D’après le personnel de l’Office diocésain de l’enseignement catholique de Dakar (Odec), l’année dernière, Mme Tall Rayanna et sa fille se sont autorisé une absence d’une journée entière parce que leur chien était mort et qu’elles étaient très choquées et trop tristes pour venir à l’école. Alors que le proviseur a pris une journée pour pleurer son chien, le Cpe, lui, accompagnait son fils en clinique pour une intervention chirurgicale. «Visiblement, son chien compte plus que le fils de ce dernier», conclut-il. Plus grave, le personnel de l’institution Sainte Jeanne d’Arc pense que si aucun Sénégalais n’est compétent pour remplacer leur Cpe alors que, depuis son existence Isja n’a jamais eu de Cpe français, ils sont en droit de penser à une combine raciste en gestation. «Le Cpe est certes un professionnel, mais il reste, en terre sénégalaise, un gardien des valeurs culturelles et éducatives. Le remplacer par un Français serait nous asservir encore une fois et transformer nos enfants en petits Français ; ce qui ne conviendrait certainement pas à nos parents d’élèves qui tiennent encore fermement à la rigueur, à la discipline, à l’encadrement et à l’accompagnement humaniste des élèves»,  disent-ils.
 
«La sœur Anne-Marie Ndour, qui croit détenir une cour à ses ordres, influence la proviseure»
 
Selon le personnel de l‘Institution Sainte Jeanne d’Arc, il existe réellement une confusion des tâches ou des responsabilités à l’Isja. La Proviseure est influencée par la représentante de la tutelle, la Sœur Anne-Marie Ndour, qui croit détenir une cour à ses ordres et humeurs.

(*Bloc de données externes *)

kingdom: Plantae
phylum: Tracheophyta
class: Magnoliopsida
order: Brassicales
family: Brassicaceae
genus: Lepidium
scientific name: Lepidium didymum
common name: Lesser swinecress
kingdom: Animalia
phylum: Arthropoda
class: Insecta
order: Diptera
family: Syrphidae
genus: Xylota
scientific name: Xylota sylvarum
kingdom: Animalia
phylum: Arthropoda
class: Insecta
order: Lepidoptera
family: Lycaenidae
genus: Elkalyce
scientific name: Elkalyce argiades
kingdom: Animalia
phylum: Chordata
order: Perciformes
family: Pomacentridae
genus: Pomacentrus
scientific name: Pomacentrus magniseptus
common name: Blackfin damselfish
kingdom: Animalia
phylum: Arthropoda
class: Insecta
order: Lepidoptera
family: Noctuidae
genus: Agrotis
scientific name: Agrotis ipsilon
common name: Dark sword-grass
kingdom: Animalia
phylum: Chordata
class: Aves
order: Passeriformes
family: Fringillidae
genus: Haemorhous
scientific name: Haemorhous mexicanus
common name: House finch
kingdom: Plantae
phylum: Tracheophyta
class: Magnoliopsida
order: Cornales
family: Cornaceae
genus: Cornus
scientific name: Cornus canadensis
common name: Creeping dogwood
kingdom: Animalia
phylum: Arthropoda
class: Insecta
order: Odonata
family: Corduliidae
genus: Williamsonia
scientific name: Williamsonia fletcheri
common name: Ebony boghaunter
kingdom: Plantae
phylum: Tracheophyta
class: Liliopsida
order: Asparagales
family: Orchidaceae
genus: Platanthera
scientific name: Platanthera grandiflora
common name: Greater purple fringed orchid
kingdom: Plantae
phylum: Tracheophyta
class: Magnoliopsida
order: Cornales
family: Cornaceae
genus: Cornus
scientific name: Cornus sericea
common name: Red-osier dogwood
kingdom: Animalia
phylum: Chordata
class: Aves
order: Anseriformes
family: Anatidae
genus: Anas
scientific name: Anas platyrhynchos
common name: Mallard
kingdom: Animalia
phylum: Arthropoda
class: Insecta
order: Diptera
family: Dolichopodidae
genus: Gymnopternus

Emettant des doutes sur les performances de leur proviseure, les syndicats des personnels de l’école Sainte Jeanne d’Arc se demandent si Mme Tall a les compétences requises pour diriger une grande école. Aussi, comment peut-on confier une si grande école à une religieuse aussi associable que limitée qui n’a que rancune et haine dans le cœur ? «Notre combat n’est pas lié à la nationalité, mais à l’humanisme, au vivre-ensemble et à la gestion des compétences. Pour preuve, nous avons reconnu et continuons à saluer la simplicité, la maîtrise et la gestion humaine et pédagogique de Monsieur Gouillard Philippe, adjoint du Proviseur et unique Français de souche de l’équipe de direction. Nous sommes en parfaite entente avec nos collègues français. Pour nous, il est temps de mettre fin à la discrimination, au racisme et au tâtonnement, comme le prouvent les prises de décision décriées et donc impopulaires, de même que la communication entachée toujours par un élan de sanction», affirment-ils.